Un beau matin on se rend compte que ça fait 15 ans qu’on écoute Everything But The Girl. La trentaine nous menace, et on se demande si ce groupe, qui nous a accompagné la moitié de notre vie avec sa musique si confortable à l’écoute, n’incarne pas ce qui nous effraie dans l’idée de vieillir : un ramollissement du goût.
De leur premier album folk-jazz en 1984 jusqu’à aujourd’hui, Ben Watt et Tracey Thorn ont produit une musique toujours douce, souvent mélancolique, dont le climat est resté le même à travers d’importantes variations. Des subtils arrangements bossa du début à la boite à rythmes et aux synthés d’aujourd’hui, EBTG a su garder une identité forte, essentiellement bâtie sur le timbre de Tracey, et ce malgré un important passage à vide au début des 90’s où, en cherchant à nettoyer leur son dans des studios californiens, ils avaient failli nous perdre à tout jamais.
Après l’inattendu tube Missing (remixé par Todd Terry) en 1994, tiré du sobre Amplified heart, ils se plongent à corps perdu dans les musiques « jeunes », et offrent en 1996 le drum’n’bass Walking wounded, avec au générique Omni Trio, Spring Heel Jack et Howie B. Tracey apparaît alors chez Massive Attack, Roni Size sample leur 1er album (sur New forms), EBTG est enfin « in ».

Temperamental lorgne résolument vers le dancefloor, quitte à d’abord nous effrayer. L’album s’ouvre en effet par une rythmique house franchement banale, annonçant pour le disque des sons plus durs, que EBTG ne s’autorisait jusqu’à présent que sur des remixes. La moitié des morceaux cognent ainsi avec plus ou moins de bonheur, entre beats d’usine (Compression) et gimmicks de voix stéréotypés (The Future of the future). Seul Blame, avec J Majik, s’impose d’emblée, grâce à une basse redoutable. EBTG embrasse la culture club et veut nous faire partager son ivresse : « People fill the city because the city fills the people » entame Tracey dès le premier morceau, et il est clair que l’album a été écrit avec la foule en tête. Hélas, bien que Ben soit récemment devenu un DJ reconnu, la production ne brille pas par son originalité. Low tide of the night, un truc trip-hop avec saxo, sonne franchement comme du George Michael, et à force d’effets vocaux, Tracey est parfois fantomatique, à l’image de la pochette désincarnée.

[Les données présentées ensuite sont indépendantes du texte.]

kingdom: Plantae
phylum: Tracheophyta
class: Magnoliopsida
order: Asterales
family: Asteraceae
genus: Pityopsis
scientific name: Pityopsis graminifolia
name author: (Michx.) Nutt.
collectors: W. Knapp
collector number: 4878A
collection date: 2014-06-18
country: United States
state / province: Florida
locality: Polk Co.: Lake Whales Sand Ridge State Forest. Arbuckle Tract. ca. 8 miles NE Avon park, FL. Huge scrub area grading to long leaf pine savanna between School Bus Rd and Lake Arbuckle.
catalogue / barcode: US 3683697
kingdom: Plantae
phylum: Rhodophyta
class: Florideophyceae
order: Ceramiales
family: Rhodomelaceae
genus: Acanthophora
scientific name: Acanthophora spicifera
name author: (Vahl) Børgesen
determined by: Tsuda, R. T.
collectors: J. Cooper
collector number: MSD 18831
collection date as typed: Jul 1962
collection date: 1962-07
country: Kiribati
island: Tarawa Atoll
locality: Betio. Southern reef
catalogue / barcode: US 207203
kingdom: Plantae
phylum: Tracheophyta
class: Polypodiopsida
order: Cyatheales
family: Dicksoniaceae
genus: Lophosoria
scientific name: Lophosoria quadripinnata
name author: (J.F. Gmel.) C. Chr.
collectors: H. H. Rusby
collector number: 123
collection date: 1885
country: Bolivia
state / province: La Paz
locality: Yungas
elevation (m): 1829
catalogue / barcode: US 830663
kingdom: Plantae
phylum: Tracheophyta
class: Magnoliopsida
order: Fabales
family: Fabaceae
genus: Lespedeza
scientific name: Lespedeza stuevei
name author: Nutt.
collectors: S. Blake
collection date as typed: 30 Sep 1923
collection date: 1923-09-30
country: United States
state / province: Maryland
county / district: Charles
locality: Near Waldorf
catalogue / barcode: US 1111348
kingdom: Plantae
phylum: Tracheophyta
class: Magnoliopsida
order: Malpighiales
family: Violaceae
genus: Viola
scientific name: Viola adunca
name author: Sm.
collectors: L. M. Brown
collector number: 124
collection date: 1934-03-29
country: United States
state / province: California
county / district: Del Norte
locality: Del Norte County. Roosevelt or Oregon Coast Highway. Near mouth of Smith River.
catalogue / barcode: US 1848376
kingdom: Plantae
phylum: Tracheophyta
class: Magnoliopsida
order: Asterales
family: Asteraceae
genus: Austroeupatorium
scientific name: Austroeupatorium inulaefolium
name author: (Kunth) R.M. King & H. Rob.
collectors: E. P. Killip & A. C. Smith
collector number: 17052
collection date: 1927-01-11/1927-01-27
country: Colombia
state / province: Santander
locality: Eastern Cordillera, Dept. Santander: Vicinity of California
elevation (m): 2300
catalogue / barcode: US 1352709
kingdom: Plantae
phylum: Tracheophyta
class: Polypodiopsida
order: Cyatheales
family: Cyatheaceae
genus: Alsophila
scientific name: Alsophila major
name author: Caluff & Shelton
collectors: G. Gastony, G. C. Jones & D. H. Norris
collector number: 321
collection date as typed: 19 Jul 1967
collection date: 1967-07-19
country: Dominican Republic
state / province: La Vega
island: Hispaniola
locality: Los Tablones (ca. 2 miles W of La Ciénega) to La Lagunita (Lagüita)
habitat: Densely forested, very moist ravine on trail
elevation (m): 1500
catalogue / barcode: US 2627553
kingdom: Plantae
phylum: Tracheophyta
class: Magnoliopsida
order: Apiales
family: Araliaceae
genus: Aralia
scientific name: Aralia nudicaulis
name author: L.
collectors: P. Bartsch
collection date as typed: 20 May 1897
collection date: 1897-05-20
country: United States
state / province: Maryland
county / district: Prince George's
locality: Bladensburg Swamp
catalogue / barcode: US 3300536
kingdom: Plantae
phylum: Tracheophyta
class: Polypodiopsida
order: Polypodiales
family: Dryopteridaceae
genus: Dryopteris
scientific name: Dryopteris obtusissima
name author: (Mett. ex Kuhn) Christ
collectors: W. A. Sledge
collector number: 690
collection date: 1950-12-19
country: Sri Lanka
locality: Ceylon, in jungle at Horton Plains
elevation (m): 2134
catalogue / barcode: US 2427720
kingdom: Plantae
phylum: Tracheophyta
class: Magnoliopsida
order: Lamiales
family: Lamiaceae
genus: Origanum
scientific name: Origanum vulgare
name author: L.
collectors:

« I walk the city late at night, cause everyone here does the same » justifie-t-elle, et on comprend que leur souci de faire une musique populaire, de son temps, a pris le dessus. Pari réussi, puisque Five fathoms a été n°1 des clubs aux USA, mais on repense soudain à sa trentaine : se ranger, est-ce une fatalité ?

Ces maladresses ne gâchent pas néanmoins toutes les chansons, certaines s’incrustant même solidement dans la mémoire au fil des écoutes. Tracey chante toujours aussi bien l’adolescence (« If I’m going home I’d better change my clothes », dans le beau Hatfield 1980), et les récits nocturnes de Downhill racer (« It’s practically 2AM, I’ve got no coat »), ou le délicieusement las No difference et sa guitare funky fatiguée, nous font peu à peu capituler.
Selon son humeur, on peut être très déçu ou se laisser porter ; ce qui est sûr, c’est qu’EBTG est maintenant parfaitement en phase avec son époque, pour le meilleur et pour le pire : perdant un peu de leur fraîcheur, les deux offrent une musique sans surprise, qui ne dérangera pas au supermarché, mais ils poursuivent leur route sans que leur intégrité puisse être remise en cause. « Ces deux-là sont trop maigres pour être malhonnêtes » chantait Brel ; EBTG évolue mais reste touchant, c’est le principal. Bon anniversaire.